In order to realize deep laser welding, conceptual application of a supersonic jet as an aerodynamic window was investigated. Detailed characteristics of the supersonic jet as the aerodynamic window were studied experimentally. Flow field of the supersonic jet was examined based on the schlieren flow visualization technique. As compared to a free-vortex flow design applied to the aerodynamic window nozzle, in the case of supersonic jet, oblique shock waves were captured both at the nozzle exit edge and the shear layer on the aerodynamic window. The velocity field under the condition that the shock - expansion wave was formed in the aerodynamic window was measured by the PIV (Particle Image Velocimetry) system (Koncerto II, Seika Digital Image Corp.) . Both the vorticity magnitude and angular momentum were analyzed. Level of the vorticity magnitude in the core region of the supersonic jet was smaller by one-order than that in the shear layer in the region corresponding to the passage of laser-light (θ = 30 to 40° and r = 23.8 to 27.1 mm). The radial and circumferential velocity product in this region was similar to that observed under the free-vortex condition.
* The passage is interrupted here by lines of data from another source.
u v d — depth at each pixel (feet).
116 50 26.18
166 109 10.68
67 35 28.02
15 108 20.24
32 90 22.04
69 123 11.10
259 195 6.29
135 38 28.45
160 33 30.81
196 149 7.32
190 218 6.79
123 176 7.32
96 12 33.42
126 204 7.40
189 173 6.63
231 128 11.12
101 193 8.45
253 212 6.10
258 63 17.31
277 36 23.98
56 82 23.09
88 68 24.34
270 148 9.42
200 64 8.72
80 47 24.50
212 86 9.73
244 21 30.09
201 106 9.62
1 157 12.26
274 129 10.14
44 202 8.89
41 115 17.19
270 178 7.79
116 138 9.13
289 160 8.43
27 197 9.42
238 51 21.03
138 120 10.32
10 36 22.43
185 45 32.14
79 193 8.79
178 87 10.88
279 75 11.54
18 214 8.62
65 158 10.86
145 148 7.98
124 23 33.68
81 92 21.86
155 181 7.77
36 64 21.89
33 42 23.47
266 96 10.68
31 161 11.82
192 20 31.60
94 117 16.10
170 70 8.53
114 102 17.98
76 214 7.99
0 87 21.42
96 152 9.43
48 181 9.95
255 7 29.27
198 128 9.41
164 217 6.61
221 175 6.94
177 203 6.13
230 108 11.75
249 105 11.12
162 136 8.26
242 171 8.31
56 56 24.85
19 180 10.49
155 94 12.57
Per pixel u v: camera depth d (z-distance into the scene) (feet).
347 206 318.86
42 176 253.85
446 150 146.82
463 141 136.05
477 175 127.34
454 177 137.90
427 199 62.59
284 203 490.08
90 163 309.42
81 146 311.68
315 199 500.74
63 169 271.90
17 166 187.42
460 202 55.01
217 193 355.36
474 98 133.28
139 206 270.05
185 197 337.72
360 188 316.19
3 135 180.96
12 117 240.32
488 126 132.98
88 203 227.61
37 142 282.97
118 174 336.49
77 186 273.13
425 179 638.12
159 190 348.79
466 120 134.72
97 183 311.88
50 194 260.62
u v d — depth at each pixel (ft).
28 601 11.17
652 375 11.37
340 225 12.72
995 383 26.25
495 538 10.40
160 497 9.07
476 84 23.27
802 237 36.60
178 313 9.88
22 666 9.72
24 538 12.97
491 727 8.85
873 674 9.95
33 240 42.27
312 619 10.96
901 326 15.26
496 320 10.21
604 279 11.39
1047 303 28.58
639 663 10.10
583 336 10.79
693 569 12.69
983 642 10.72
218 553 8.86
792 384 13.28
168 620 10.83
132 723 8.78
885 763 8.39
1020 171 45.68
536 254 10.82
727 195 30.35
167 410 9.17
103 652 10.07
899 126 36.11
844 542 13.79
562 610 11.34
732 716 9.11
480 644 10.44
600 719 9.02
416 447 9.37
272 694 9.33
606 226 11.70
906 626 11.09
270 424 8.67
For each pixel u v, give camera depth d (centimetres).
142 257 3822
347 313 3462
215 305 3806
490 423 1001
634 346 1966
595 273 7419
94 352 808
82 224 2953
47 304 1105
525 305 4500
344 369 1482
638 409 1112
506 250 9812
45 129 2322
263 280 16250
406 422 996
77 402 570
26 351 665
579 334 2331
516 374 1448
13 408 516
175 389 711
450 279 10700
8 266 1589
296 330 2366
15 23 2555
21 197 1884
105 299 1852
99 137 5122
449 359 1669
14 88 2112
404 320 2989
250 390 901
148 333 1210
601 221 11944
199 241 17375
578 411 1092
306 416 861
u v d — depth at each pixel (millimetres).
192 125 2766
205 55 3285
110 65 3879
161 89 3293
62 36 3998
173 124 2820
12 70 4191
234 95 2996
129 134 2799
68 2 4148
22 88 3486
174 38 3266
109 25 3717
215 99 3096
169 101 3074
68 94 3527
In addition to the measurement mentioned above, pressure behavior was investigated using a multi-pressure measuring system (Scanivalve Corp. ZOC33). When the reservoir pressure was set at 800 kPa and diffuser width as 30.0mm, cavity pressure was reduced to 10.0 kPa. Under this reduced pressure environment, penetration depth increased by 2.6 times compared to penetration depth under atmospheric pressure environment. The effectiveness of the supersonic free-vortex aerodynamic window system tested in the high power laser welding manufacturing has been proven by the present study.